А вот вам еще один повтор, чтобы жизнь медом не казалась, – из «Преступления и наказания». И он тоже все «стягивает» – в одно страшное мгновение:
«Прошла еще ужасная минута. Оба всё глядели друг на друга.
– Так не можешь угадать-то? – спросил он вдруг, с тем ощущением, как бы бросался вниз с колокольни.
– Н-нет, – чуть слышно прошептала Соня.
– Погляди-ка хорошенько.
И как только он сказал это, опять одно прежнее, знакомое ощущение оледенило вдруг его душу: он смотрел на нее и вдруг в ее лице как бы увидел лицо Лизаветы. Он ярко запомнил выражение лица Лизаветы, когда он приближался к ней тогда с топором, а она отходила от него к стене, выставив вперед руку, с совершенно детским испугом в лице, точь-в-точь как маленькие дети, когда они вдруг начинают чего-нибудь пугаться, смотрят неподвижно и беспокойно на пугающий их предмет, отстраняются назад и, протягивая вперед ручонку, готовятся заплакать.

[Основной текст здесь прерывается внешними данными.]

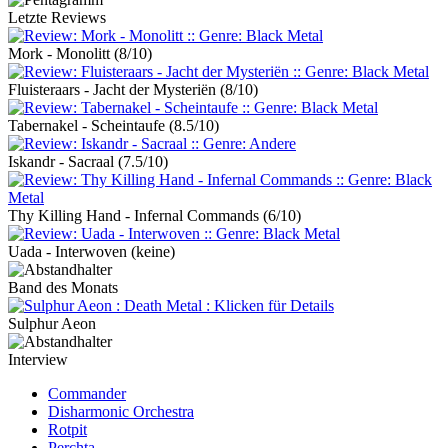
Letzte Reviews
Mork - Monolitt
(8/10)
Fluisteraars - Jacht der Mysteriën
(8/10)
Tabernakel - Scheintaufe
(8.5/10)
Iskandr - Sacraal
(7.5/10)
Thy Killing Hand - Infernal Commands
(6/10)
Uada - Interwoven
(keine)
Band des Monats
Sulphur Aeon
Interview
Commander
Disharmonic Orchestra
Rotpit
Perchta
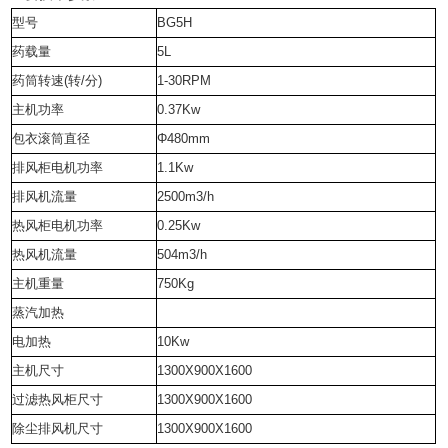
型号
BG5H
药载量
5L
药筒转速(转/分)
1-30RPM
主机功率
0.37Kw
包衣滚筒直径
Φ480mm
排风柜电机功率
1.1Kw
排风机流量
2500m3/h
热风柜电机功率
0.25Kw
热风机流量
504m3/h
主机重量
750Kg
蒸汽加热
电加热
10Kw
主机尺寸
1300X900X1600
过滤热风柜尺寸
1300X900X1600
除尘排风机尺寸
1300X900X1600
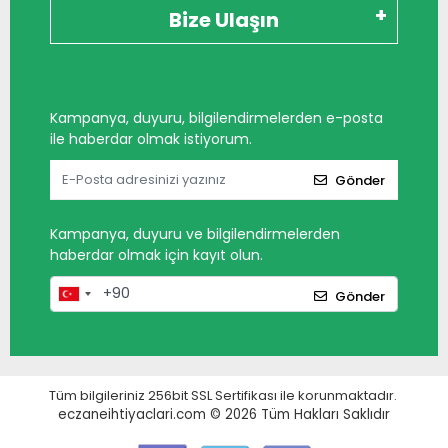
Bize Ulaşın
Kampanya, duyuru, bilgilendirmelerden e-posta
ile haberdar olmak istiyorum.
Gönder
Kampanya, duyuru ve bilgilendirmelerden
haberdar olmak için kayıt olun.
Gönder
Tüm bilgileriniz 256bit SSL Sertifikası ile korunmaktadır.
eczaneihtiyaclari.com © 2026
Tüm Hakları Saklıdır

Почти то же самое случилось теперь и с Соней; так же бессильно, с тем же испугом, смотрела она на него несколько времени и вдруг, выставив вперед левую руку, слегка, чуть-чуть, уперлась ему пальцами в грудь и медленно стала подниматься с кровати, все более и более от него отстраняясь, и все неподвижнее становился ее взгляд на него. Ужас ее вдруг сообщился и ему: точно такой же испуг показался и в его лице, точно так же и он стал смотреть на нее, и почти даже с тою же детскою улыбкой.